A Roadmap to My Farm Labor Shortage and Immigration Posts
A critical farm input is disappearing
Farming is hard work. Farmers often need to hire help with that work. In the US, people willing to do farm work are getting harder and harder to find as the rural population ages and food prices limit what farmers can pay workers. Importing labor to grow food in the US has become controversial and difficult.
I have made seven(!) posts on farm labor—four more than I set out to—so I felt it was time to pause and provide a guide to these posts.
First, The Handwriting on the Barn Wall (December 2024) provides an overview of the US farm labor crisis and aging rural demographics. It’s come to a point where we are choosing between importing our food and importing labor to grow our food. The US has always imported farm labor, even before the US founders were born. It’s often been unpopular, and often illegal. Now, it’s so unpopular that our current president ran on mass deportation of immigrants—and is making quite a show carrying out what he perceives as a mandate for mass deportation.
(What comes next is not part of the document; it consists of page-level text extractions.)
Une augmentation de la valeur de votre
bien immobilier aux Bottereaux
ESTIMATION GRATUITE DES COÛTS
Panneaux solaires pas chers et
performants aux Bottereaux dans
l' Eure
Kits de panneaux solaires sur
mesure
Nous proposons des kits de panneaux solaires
My post Who Will Be Deported? (February 2025) is an overview of unauthorized immigration and deportations into the US and the immigrants over the past half-century. This post provides the context of the entire immigration battle, not just farm workers. This post explains the different types of unauthorized immigrants—documented versus undocumented—and who among them is eligible for deportation under US immigration law. This post includes immigration and deportation numbers since 1980. If you only recently tuned into the immigration issue, you will probably be surprised to learn which presidents have done what.
My second immigration post The Unauthorized Immigrants Filling Your Plate (February 2024) homes in on the role of immigration in agriculture since our days as British colonies. I quantified our current dependence on undocumented workers on farms and in food processing plants. I also speculated on how deporting all these people might impact our food supply, based on data from the COVID-19 pandemic.
We actually have real data on what happens when we remove the undocumented immigrants from our agricultural workforce, because three states tried this already. My next post Some Already Tried This at Home summarizes Arizona, Georgia, and Alabama efforts to intimidate undocumented immigrants into leaving their states. This post reveals the architect, organizations, and philosophy underlying the laws passed in these states—important because this philosophy is being scaled up to a national level by the current Trump Administration.
Accompanying this post are three posts detailing what these state-level anti-immigrant laws contain and what has happened to farms and farm Real Gross Domestic Product (RGDP) in those states after their passage:
Arizona in the Rear View Mirror summarizes Arizona’s 2007 and 2010 laws and their impacts on the state’s farm economy.
Take a Detour around Georgia covers Georgia’s 2011 law and its impact on that state’s farm economy.
Finally, Not-So-Sweet Home Alabama covers Alabama’s 2011 law and its farm economy impact.
Lots of words on the US farm labor situation—domestic and immigrant—because US security requires a secure food supply as well as secure borders. US farms need a reliable labor supply to survive. No US farms, no US-produced food.
I plan one more post at some point in the future, proposing solutions to this tough problem, but can’t promise a date, considering all the critical issues in agriculture.